À época, Nilima também ocupava uma posição de destaque em uma multinacional, em Singapura, e retornou à Índia. Seu marido se curou do tumor e ela ressignificou sua vida para se conectar mais com seu lado feminino e ajudar mulheres. Por estudos e autorreflexão, ela começou a condenar o que chama de “hipermasculinização” do mundo, que relegou mulheres a certos papéis na sociedade, mas acredita que o verdadeiro problema seja o desequilíbrio que isso gera. Para ela, portanto, o ideal seriam relações equilibradas na sociedade para que homens e mulheres possam ter seus valores exigidos de forma igualitária. Ela quer que isso comece nas empresas e se espalhe para o mundo.
Ela também acredita que características de ESG (sigla em inglês para Ambiental, Social e Governança) nas empresas são fundamentais, pois o equilíbrio não se trata apenas das relações de trabalho, mas principalmente da qualidade de vida e até da preservação do mundo. Por isso, o ambientalismo também entra em questão. O capitalismo consciente, na visão dela, parte desse princípio.

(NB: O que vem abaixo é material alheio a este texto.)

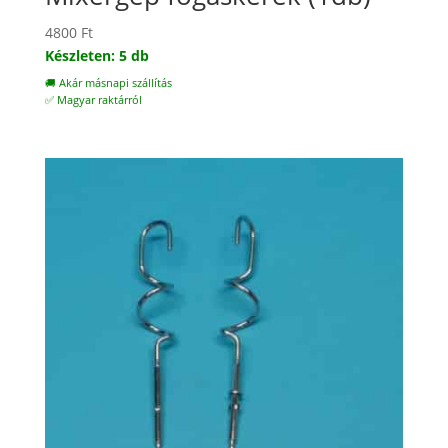
4800
Ft
Készleten: 5 db
🚚 Akár másnapi szállítás
✅ Magyar raktárról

Como uma última provocação, ela é perguntada se pregar essa consciência não pode parecer, no mínimo, irônico, já que a busca por aumentar as cadeias de consumo e o lucro, ou seja, o próprio capitalismo, podem ser considerados culpados por parte desse desequilíbrio. Com a mesma serenidade que contemplou um pavão ou explicou seus propósitos, ela conclui: “Nem todo mundo do movimento do capitalismo consciente concorda que o capitalismo nos trouxe até esse ponto da humanidade, mas não estou entre eles. Ele contribuiu grandemente para os problemas ambientais, por exemplo. Mas eu entendo que negócios podem ser uma força boa e entendo que em vez de fechar somente negócios, podemos transformá-los em algo que produza o bem”.